TEXTO PROPORCIONADO:
Hacer una analogía entre la relación del ser humano con el territorio que habita y la de la bestia y la bella del cuento puede parecer un poco exagerado, pero es cierto que en referencia a muchas de nuestras ciudades y a buena parte del litoral español podemos decir, parafraseando a Plauto, que el hombre es un lobo para el territorio. Lo es porque en esta nueva etapa de desarrollismo, cuyo paroxismo final estamos viviendo, el negocio inmobiliario ha primado sobre una construcción sensata del territorio.

En Galicia, por ejemplo, nos rendimos a la evidencia de que la buena arquitectura popular ha sido sustituida en su mayor parte por construcciones de peor calidad material y estética. Zonas que debían ser preservadas por sus cualidades paisajísticas y ambientales se han llenado de edificios diseminados aquí y allá. El paisaje ha sido invadido por el eucalipto y, recientemente, por los aerogeneradores que, aunque producen energía limpia, contaminan por su impacto ambiental. Para poder apreciar la belleza del paisaje urbanizado hay que estar lejos o estar alto, porque no resiste la apreciación próxima; es el hombre el que no está a la altura de la calidad del entorno. En lo que respecta a la acción constructora, han proliferado las urbanizaciones periféricas que son como el tejido de boatiné (¿recuerdan las batas de casa?), formado por celdas estancas, y no como los colchones de aire, con compartimentos conectados donde la presión se equilibra; las infraestructuras van por un lado, y la construcción, por otro. La arquitectura representa quizá un 10% de la construcción; el resto, en su mayor parte, es un torpe ejercicio de estilos seudoclásicos donde proliferan ornamentos y apéndices de estética dudosa, en ostentosos edificios o en casitas adosadas y chalés repetidos hasta el cansancio, donde la innovación tecnológica está ausente. Nunca se ha construido tanto ni ha habido tantas medidas liberalizadoras y, pese a todo, nunca había estado tan alto el precio de la vivienda, lo que indica que la oferta masiva de suelo no es la solución mágica para garantizar el acceso a ella.

TRABAJO PROPUESTO:
(A) Cuenta las líneas del listado que contienen la cadena "time". Responde solo con el número.
(B) Escribe la continuación del texto sobre el territorio y la construcción, a partir de su última oración.

DATOS:
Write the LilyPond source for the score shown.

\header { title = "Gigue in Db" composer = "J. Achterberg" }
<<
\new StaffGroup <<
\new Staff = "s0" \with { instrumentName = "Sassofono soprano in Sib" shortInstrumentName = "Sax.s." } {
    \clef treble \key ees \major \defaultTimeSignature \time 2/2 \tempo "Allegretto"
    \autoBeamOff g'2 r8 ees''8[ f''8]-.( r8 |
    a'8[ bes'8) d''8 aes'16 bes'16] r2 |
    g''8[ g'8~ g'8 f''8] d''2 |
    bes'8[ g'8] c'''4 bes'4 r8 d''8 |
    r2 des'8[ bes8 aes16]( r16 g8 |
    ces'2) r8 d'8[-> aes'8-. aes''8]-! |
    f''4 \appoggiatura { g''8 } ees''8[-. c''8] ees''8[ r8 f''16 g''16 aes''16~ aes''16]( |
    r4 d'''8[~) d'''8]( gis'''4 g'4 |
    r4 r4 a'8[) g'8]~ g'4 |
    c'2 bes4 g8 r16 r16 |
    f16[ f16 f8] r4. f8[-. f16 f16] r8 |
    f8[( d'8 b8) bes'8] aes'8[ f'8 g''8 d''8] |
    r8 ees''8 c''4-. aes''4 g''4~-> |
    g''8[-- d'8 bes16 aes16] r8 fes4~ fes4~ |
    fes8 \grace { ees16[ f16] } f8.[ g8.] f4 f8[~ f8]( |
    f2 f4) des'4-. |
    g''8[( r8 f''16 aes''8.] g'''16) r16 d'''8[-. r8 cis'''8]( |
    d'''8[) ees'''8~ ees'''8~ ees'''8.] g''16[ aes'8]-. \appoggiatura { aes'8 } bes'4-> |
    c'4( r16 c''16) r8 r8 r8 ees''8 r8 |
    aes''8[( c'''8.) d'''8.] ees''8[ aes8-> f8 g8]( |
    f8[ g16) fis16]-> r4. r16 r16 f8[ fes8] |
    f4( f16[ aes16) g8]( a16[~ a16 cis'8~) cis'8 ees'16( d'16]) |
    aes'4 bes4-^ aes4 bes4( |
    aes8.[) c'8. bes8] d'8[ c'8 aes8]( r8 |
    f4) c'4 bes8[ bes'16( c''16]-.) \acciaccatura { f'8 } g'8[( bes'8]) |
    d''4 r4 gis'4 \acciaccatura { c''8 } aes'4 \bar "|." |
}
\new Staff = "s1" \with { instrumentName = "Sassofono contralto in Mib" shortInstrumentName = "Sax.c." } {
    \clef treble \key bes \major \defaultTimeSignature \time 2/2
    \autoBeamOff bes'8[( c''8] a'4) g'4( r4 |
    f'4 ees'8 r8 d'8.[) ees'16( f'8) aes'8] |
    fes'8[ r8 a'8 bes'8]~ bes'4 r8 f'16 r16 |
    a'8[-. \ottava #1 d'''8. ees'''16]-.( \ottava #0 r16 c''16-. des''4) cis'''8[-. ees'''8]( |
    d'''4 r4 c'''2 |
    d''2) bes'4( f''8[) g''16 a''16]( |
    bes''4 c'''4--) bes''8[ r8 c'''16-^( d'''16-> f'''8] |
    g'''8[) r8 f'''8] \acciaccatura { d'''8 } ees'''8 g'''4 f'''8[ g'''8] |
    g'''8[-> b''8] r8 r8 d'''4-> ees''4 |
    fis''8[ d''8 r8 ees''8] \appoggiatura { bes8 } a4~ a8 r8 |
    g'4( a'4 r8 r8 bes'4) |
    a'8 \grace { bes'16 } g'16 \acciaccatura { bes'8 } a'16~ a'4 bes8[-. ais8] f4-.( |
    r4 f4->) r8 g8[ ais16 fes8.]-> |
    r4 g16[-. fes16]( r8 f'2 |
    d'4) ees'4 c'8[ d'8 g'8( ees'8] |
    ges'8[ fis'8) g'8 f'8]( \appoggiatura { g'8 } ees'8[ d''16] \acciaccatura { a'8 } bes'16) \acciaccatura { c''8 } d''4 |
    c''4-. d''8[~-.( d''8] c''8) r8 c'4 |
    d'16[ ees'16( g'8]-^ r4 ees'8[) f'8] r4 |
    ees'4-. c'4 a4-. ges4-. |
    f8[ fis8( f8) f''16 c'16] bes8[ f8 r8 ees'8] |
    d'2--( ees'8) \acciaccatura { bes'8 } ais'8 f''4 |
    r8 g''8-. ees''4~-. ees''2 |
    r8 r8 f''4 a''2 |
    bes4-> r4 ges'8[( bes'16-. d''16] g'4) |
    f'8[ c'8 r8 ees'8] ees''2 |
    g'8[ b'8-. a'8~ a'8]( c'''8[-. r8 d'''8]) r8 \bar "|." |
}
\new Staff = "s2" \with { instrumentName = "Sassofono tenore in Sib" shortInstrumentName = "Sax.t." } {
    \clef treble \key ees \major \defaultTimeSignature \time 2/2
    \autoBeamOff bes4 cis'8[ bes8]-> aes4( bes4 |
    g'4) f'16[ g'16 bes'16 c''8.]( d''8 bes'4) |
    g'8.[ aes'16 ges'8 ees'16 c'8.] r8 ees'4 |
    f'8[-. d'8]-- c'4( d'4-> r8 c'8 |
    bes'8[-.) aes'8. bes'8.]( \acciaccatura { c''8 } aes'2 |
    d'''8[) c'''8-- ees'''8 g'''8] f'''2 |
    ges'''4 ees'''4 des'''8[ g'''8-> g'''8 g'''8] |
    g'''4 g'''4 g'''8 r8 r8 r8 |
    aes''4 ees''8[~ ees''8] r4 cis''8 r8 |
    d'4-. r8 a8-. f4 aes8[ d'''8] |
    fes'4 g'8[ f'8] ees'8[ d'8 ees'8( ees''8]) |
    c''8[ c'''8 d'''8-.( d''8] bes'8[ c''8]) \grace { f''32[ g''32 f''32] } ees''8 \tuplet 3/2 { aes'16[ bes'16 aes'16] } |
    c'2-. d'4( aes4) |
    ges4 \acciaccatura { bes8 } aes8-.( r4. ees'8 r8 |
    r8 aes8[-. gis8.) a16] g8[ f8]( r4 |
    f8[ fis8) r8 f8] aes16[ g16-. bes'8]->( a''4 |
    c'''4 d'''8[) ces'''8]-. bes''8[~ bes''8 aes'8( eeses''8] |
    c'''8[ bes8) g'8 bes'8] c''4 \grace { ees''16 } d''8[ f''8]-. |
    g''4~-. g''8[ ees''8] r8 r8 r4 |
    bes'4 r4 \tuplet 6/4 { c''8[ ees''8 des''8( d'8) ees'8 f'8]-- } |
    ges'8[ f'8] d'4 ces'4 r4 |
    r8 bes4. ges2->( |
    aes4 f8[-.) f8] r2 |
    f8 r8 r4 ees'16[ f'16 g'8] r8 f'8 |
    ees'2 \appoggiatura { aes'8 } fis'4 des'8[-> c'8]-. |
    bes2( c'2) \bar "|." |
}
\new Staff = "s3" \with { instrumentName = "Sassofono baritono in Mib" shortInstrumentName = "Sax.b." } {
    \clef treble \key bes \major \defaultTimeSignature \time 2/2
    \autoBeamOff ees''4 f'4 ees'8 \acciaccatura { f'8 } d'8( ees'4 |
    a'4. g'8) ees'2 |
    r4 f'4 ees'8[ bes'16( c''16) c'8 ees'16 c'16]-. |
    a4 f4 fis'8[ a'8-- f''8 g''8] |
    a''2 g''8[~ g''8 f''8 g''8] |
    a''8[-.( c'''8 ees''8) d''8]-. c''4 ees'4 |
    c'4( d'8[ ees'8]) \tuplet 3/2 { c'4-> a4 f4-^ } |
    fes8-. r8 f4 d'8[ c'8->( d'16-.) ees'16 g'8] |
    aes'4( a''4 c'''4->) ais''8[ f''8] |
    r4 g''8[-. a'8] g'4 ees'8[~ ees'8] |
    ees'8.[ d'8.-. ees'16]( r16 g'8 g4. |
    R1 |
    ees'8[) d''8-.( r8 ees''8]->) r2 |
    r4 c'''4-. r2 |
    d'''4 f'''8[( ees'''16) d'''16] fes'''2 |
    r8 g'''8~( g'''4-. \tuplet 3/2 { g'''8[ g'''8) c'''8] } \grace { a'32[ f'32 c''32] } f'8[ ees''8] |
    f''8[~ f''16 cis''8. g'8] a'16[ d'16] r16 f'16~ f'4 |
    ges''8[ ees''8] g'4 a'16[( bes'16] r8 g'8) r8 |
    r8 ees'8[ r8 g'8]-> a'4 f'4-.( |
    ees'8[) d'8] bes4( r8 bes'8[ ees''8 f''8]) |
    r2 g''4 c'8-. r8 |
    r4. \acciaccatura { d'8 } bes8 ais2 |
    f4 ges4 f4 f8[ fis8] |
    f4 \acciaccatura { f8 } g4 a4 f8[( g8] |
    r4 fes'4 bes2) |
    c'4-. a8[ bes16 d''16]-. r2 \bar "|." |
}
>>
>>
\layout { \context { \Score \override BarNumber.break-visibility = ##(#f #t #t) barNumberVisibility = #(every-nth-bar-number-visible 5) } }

RESPUESTAS DEL EJERCICIO:
(A) 4

(B)
Este ramalazo desarrollista es un rebrote del fenómeno iniciado en los años sesenta, que, con altibajos, dura ya cuatro décadas y ha dejado secuelas apreciables. Si feos y mal urbanizados nos parecen los ensanches del periodo predemocrático -cuánto esfuerzo económico y ciudadano ha costado regenerarlos-, feos son también muchos de los actuales. Quizá seamos insensibles, por el momento, a esta fealdad. Incluso puede llegar a gustar, porque en nuestro tejido social y político el criterio estético está condicionado, en mayor o menor medida, por el prestigio del lucro. Pero es indudable que mucho de lo que se construye no pasará a engrosar nuestra cuenta patrimonial, quedará para siempre al margen de los itinerarios turísticos, serán partes de la ciudad que preferiremos ocultar y de las que no podremos sentirnos orgullosos.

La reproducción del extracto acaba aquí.